PROVIDED PASSAGE:
To Do:  1. Get Hobby 2. Floss

Here's what I need to do: 1. Get Hobby, 2. Floss. Blogging just gets in the way.

Tuesday, November 21, 2006

Inmate #28472442

In the early 90s, I fell in love with a thug. He knew of all the best parties and I look cute in a bulletproof vest. We were meant to be. Also, he wanted to be a rapstar and I totally wanted to be a b*tch. I got my wish. He is still rocking open mic night.

We were inseparable. He used to say the sweetest things to me like, "Wait in the car, G" and "hold my heat, Money" I loved it when he talked to me like that. He needed me. We had a partnership. If he said drive faster, I drove faster. If he told me to stash the drugs, I obliged. When he said, "Break yo'sef fool," I broke myself.

The first time he went to prison, I waited for him. I wrote letters and sent him sexy pictures of myself. I waited for his collect phone calls every night. We were like the urban Romeo and Juliette. Except we weren't suicidal.

When he got out, we went on vacation. He said California. I packed my bags. I was thinking Disney. He was thinking Compton. The initiation rites were entertaining and I still have lots of memories of the drive-by shootings.

We were together for years. In that time, I wrote many, many letters scented with my perfume and sold a kidney to pay for all the collect phone calls.

After one release, I decided to show him my world. We took a romantic trip to the mountain home while he was awaiting trial. One night, we took a canoe out onto the lake. He proposed. It was something like this:

#28472442: You know I love you, G.

Mist: True.

#28472442: I got your back and sh*t.

Mist: Fo' sho'.

#28472442: I want to car jack people with you fo' eva. I love you, Lil Homie. Will you marry me?

REQUIRED ACTIONS:
a – Does each statement agree with the blog post? Answer yes or no for each, quoting the words that decide it.
(i) On the California trip, the narrator had Disney in mind.
(ii) The proposal took place in a canoe on a lake.
(iii) The narrator did not wait for him the first time he went to prison.
b – What sentences does #28472442 speak during the proposal in the blog post? List every one.
c – Answer these questions from the blog post:
(i) What date is the post dated?
(ii) What did the narrator sell to pay for the collect phone calls?
(iii) Where in California was he thinking of going?
The lines that come next are unrelated to the blog post.

INFORMATION SUPPLIED:
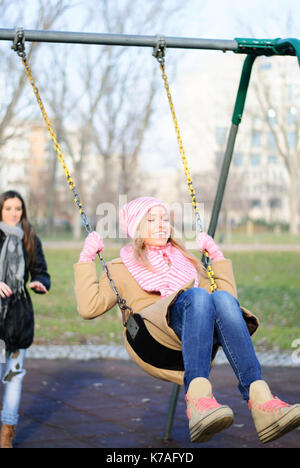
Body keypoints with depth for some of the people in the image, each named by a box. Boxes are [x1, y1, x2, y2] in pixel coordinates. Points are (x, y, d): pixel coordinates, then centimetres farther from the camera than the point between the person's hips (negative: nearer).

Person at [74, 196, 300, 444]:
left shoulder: (185, 261, 37)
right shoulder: (121, 269, 27)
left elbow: (229, 297, 31)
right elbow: (89, 307, 10)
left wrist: (217, 256, 30)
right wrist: (86, 259, 10)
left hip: (195, 345, 3)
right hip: (153, 336, -3)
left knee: (223, 299, -31)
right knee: (197, 295, -34)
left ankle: (259, 399, -48)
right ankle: (198, 396, -53)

RESPONSES TO THE EXERCISE:
a –
(i) Yes: "I was thinking Disney."
(ii) Yes: "One night, we took a canoe out onto the lake. He proposed."
(iii) No: "The first time he went to prison, I waited for him."

b –
You know I love you, G.
I got your back and sh*t.
I want to car jack people with you fo' eva.
I love you, Lil Homie.
Will you marry me?

c –
(i) Tuesday, November 21, 2006
(ii) A kidney
(iii) Compton